Diglossia may or may not involve individual bilingualism. In many diglossic situations, speakers control both varieties and use them according to the circumstances of the speech situation. Early-nineteenth-century Tsarist Russia, on the other hand, was a diglossic society with very little bilingualism: the Frenchspeaking elite generally did not speak Russian (L) and the peasantry generally had little French (H). Brussels, by contrast, is a setting in which widespread French-Dutch bilingualism is not accompanied by a functional separation of varieties and, officially at least, both languages enjoy equal status. There can be little doubt, however, that French now dominates in Brussels, and Fishman has argued that bilingualism without diglossia tends to be a transitional state.

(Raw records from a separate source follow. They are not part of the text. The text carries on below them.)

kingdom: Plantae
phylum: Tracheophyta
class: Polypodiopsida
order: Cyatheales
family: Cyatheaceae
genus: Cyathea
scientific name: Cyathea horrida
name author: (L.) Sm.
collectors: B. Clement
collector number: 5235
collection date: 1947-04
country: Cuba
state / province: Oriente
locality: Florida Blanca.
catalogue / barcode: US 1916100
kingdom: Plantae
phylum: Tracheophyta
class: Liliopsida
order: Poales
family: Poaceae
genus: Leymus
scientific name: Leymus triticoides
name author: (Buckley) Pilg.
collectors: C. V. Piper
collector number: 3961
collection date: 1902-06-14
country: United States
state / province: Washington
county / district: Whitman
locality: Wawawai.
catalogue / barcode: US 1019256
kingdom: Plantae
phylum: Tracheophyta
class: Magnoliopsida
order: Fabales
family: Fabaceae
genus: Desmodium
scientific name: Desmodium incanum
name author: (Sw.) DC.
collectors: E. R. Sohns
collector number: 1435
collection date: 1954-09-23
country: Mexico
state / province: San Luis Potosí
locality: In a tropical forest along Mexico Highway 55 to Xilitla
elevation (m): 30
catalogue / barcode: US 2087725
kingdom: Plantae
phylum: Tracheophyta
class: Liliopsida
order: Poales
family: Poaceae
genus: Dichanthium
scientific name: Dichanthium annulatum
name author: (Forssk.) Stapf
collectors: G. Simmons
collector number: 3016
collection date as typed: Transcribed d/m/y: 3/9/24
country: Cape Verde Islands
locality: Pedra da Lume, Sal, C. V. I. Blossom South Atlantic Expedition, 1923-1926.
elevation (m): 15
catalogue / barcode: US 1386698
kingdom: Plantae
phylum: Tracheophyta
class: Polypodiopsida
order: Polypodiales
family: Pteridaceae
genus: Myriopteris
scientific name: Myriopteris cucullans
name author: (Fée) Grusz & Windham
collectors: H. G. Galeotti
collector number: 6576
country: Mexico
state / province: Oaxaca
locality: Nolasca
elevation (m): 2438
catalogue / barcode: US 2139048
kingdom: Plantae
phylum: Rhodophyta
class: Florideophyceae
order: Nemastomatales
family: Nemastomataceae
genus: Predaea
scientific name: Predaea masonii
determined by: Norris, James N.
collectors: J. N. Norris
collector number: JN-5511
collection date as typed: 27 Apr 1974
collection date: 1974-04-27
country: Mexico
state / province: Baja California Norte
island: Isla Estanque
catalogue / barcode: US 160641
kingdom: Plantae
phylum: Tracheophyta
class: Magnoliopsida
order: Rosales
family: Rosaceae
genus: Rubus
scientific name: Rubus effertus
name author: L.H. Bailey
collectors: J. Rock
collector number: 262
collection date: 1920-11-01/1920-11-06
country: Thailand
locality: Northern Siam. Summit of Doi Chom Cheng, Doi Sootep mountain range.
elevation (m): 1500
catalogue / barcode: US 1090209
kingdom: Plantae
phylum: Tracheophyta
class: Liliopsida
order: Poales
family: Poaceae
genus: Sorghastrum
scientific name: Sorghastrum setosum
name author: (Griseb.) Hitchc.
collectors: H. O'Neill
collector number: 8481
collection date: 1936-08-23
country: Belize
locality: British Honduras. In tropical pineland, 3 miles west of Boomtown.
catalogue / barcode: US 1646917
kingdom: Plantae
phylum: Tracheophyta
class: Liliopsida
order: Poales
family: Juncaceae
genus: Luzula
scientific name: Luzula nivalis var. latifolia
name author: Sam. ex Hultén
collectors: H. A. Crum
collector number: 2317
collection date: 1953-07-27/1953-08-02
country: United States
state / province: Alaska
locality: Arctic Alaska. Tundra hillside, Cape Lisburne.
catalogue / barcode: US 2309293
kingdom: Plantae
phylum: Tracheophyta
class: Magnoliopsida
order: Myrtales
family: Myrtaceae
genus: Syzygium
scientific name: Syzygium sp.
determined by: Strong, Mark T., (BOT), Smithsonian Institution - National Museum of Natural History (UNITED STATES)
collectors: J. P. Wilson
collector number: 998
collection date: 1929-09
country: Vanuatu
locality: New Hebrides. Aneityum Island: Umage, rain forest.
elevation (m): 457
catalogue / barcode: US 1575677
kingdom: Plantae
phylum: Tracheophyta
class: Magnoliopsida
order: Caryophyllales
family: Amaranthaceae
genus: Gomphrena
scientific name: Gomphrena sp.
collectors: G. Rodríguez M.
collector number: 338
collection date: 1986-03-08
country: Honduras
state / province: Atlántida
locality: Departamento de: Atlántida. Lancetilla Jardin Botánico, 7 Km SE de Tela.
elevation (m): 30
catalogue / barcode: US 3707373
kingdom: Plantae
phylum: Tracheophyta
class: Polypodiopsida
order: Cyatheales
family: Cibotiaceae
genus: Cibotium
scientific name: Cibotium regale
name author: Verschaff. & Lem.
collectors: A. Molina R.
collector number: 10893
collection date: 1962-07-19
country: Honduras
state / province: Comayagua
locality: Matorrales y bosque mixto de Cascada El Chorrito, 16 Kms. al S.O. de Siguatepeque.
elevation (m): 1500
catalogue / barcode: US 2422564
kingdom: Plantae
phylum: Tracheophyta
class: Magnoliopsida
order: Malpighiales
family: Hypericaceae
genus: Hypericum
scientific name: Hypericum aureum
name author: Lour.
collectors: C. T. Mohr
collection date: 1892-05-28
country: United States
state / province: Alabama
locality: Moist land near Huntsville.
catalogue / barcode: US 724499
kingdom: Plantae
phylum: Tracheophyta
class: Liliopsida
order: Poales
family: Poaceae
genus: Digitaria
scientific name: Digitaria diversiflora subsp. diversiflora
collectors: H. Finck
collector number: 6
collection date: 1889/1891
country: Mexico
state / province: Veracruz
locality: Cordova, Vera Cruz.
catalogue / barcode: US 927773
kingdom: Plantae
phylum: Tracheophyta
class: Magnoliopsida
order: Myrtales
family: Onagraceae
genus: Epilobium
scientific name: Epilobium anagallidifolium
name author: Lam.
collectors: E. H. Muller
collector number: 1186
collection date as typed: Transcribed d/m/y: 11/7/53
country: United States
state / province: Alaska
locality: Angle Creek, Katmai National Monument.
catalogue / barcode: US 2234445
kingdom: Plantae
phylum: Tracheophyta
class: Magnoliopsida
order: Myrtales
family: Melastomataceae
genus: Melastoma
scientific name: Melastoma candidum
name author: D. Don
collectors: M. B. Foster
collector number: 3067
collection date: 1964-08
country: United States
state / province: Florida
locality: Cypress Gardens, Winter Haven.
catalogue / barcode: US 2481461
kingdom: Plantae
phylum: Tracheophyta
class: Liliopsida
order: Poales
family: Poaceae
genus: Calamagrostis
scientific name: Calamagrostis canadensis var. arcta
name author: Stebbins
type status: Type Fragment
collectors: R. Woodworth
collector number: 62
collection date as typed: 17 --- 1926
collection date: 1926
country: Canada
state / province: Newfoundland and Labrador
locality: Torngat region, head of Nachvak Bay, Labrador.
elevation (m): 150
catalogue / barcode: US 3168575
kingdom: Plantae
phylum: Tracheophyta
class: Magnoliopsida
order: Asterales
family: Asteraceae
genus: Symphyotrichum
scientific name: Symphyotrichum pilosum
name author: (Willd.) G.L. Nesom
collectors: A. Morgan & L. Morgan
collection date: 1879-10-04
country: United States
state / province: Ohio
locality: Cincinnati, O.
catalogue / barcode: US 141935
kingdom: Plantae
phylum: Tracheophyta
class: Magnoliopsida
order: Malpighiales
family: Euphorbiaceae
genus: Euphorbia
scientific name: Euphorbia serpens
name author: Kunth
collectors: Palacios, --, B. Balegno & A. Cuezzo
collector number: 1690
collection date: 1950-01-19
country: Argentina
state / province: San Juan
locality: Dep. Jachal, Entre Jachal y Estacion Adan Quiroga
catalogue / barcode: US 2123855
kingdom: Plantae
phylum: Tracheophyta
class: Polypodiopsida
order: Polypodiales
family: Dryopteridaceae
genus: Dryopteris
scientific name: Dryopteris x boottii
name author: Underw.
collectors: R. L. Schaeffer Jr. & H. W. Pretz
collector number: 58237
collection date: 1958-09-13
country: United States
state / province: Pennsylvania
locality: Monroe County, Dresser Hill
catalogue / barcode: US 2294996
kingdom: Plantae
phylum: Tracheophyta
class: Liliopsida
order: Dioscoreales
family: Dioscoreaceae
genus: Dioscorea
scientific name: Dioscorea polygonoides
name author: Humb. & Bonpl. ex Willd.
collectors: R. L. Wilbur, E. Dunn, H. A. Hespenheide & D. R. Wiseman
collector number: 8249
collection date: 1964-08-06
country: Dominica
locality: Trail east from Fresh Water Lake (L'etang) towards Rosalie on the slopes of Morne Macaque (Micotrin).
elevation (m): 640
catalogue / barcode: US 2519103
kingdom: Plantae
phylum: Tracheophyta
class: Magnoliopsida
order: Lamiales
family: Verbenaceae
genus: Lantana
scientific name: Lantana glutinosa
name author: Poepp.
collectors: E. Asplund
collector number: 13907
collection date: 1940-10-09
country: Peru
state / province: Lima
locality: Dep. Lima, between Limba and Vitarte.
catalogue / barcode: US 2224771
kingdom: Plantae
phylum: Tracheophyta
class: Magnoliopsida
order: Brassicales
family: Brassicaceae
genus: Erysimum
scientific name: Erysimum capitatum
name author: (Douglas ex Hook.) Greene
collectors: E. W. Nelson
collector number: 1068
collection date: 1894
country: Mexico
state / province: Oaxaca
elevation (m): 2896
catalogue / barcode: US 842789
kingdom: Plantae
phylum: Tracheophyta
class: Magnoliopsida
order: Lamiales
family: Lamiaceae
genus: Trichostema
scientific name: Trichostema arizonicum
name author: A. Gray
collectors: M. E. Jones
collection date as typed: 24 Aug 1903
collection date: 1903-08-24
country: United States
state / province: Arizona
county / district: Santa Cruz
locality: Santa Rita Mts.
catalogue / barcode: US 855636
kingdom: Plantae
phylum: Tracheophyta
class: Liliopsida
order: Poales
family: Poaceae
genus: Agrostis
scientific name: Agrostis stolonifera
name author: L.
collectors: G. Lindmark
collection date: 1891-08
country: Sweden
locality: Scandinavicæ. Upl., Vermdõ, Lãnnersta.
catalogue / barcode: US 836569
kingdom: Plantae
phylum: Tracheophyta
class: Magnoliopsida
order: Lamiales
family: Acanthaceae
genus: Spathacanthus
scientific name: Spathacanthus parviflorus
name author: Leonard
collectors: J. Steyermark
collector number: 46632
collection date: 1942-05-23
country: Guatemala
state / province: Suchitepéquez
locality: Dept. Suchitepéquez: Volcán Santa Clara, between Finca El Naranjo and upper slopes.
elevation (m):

In diglossic communities where most speakers control both H and L varieties, speakers may code-switch between the two. In situational code-switching, a switch may be triggered by a change of topic or situation, or in response to a change of interlocutor, and may exploit the symbolic value or associations of the varieties in question. In a famous 1972 study by Jan-Petter Blom and John Gumperz, party guests in the Norwegian town of Hemnesberget were found unconsciously to switch from the local dialect, Ranamål (L), to standard Norwegian (Bokmål; H) as the conversation turned from domestic or local topics to more public or academic ones. Use of Ranamål seemed to emphasize what the researchers called local ‘team’ values.
In cases of conversational code-switching, however, there is most often no identifiable trigger for individual switches, which can occur with great frequency: it is the switching itself, rather than the symbolic associations of the varieties for the speakers concerned, which becomes an important marker of speech community identity.